Anyway, at his funeral, there was a minor scandal because the preacher got up and talked about my granddad’s love for his Native American heritage, and how that informed his treatment of people no matter their color or creed. There was genuine shock and quiet outrage among the more racist relatives.

To which I say: fine! Represent the man as he truly was (without being a dick to his memory, of course–this would not have been the time to launch into a screed about cultural appropriation, even if that’s what it was). If someone is too head-up-their-ass to appreciate that the departed saw things differently from them, that’s their problem, and worrying about fluttery they’ll get over it is not necessary.

I say if the deceased didn’t inform his family before he died, then it wouldn’t be my place to tell them. If he did tell them, and they still choose to ignore it, what good is bringing it up now?

We ran into a version of this when my Dad died. Not the conversion thing, but that we were having him cremated. Because there are a lot of people at my Mom’s church that are vehemently against it, we had to arrange to have him brought in a coffin to the church rather than having the cremation done and bringing the urn.
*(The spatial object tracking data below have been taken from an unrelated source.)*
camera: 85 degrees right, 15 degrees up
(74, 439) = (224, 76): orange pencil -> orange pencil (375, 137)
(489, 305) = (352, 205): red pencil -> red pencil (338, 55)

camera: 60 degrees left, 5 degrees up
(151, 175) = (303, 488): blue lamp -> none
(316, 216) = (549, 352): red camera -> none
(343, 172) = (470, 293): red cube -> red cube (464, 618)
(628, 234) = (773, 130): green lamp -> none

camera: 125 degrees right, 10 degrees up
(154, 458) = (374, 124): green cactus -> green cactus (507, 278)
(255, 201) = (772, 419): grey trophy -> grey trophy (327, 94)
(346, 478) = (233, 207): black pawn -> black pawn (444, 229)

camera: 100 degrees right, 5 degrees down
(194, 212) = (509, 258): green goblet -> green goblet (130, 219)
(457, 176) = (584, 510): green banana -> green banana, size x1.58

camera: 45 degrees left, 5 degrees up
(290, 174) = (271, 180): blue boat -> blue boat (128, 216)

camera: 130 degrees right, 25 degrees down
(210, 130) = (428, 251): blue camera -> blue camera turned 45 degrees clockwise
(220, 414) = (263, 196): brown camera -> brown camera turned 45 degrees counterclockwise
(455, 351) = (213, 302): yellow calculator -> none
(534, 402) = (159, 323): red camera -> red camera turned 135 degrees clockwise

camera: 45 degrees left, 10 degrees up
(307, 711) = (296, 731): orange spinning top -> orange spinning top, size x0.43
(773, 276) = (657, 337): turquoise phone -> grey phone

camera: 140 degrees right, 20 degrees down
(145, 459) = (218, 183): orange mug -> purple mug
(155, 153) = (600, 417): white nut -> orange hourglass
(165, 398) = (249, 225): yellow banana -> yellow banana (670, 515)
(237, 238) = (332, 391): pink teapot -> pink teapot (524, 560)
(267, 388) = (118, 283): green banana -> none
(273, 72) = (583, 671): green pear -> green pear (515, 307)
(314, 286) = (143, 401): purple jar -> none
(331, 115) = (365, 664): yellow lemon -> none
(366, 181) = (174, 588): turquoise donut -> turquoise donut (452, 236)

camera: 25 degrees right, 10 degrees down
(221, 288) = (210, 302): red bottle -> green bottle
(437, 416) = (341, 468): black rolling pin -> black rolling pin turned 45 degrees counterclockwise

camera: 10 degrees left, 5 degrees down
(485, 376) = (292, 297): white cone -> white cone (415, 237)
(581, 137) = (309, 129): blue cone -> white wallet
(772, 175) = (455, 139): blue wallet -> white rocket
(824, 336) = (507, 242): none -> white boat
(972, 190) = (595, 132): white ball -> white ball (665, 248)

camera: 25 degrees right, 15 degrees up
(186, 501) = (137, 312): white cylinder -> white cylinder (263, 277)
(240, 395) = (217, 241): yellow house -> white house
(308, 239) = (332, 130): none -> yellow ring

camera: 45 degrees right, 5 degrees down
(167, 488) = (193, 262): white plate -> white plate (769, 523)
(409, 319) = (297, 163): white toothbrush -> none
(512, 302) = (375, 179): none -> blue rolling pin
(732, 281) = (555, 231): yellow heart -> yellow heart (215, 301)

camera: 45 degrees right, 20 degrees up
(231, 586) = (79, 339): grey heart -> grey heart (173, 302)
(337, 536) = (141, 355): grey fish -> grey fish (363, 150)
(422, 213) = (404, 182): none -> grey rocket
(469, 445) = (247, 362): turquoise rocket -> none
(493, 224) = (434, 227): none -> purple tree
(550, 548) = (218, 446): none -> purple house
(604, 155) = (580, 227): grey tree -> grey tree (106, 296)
It’s amazing what people will go through, even at a funeral, to keep other people happy.

Yeah, I’m gonna change my answer. Even if she is going back to NYC, there’s really no call for Amber to give the finger to her parents, just because she resents some pressure that her siblings may have put on her.

She should speak about what a good man he was, about how he saved her life, and about how she’s going to miss him. Best if she leaves out any references to religion.

That gets my vote. Funerals are primarily for the living, as others have said, and there’s no need for Amber to totally piss off the majority of her family. However, she ought to at least mention in passing that she knew him to be an atheist and that she never heard him deviate from those views before his death. This way she will not, by her silence, seem to endorse the lies and untruths uttered by others as to his views; but she need not dwell on them.

Incidentally, according to Jon Krakauer in Where Men Win Glory, Pat Tillman got a very religious, very Christian Army-sponsored memorial service over the objections of his family, who knew him to be an atheist.

Yes, the dead person had died many months, almost a year before the funeral, had been cremated & put in a jar on a mantle.

There was another funeral over 1000 miles away at about the same time which many people attended.

And I attended a wake for a person who had not died yet.

:smiley: :stuck_out_tongue: :cool:

You don’t need to talk about belief or non-belief to eulogize a loved one.

Sing the praises of Mitch, not atheism.

  1. No one is talking about singing the praises of atheism-just mentioning where it influenced his life positively.
  2. Can you not see the incredible hypocrisy in your statement? Where is your admonishment towards the family for making this about religion and not about Mitch?

No I don’t see hypocrisy in my statement, maybe you can kindly point it out for me.

I just did in the followup statement.

I’m another that doesn’t see the need for this choice at all, she could easily have written a heartfelt eulogy that simply didn’t touch upon religion at all, there is no need to upset anybody. Speak about how much Mitch helped her and how much he meant to everybody, what the fuck does religion have to do with that?

Sounds like its more for her own benefit than for Mitch, she just wants to take out her own anger and grief on the rest of the family and the atheism thing is just an excuse. Considering the grief she has caused her family in the past it would appear she hasn’t changed very much.

Also, the zany :rolleyes: poll is fucking retarded.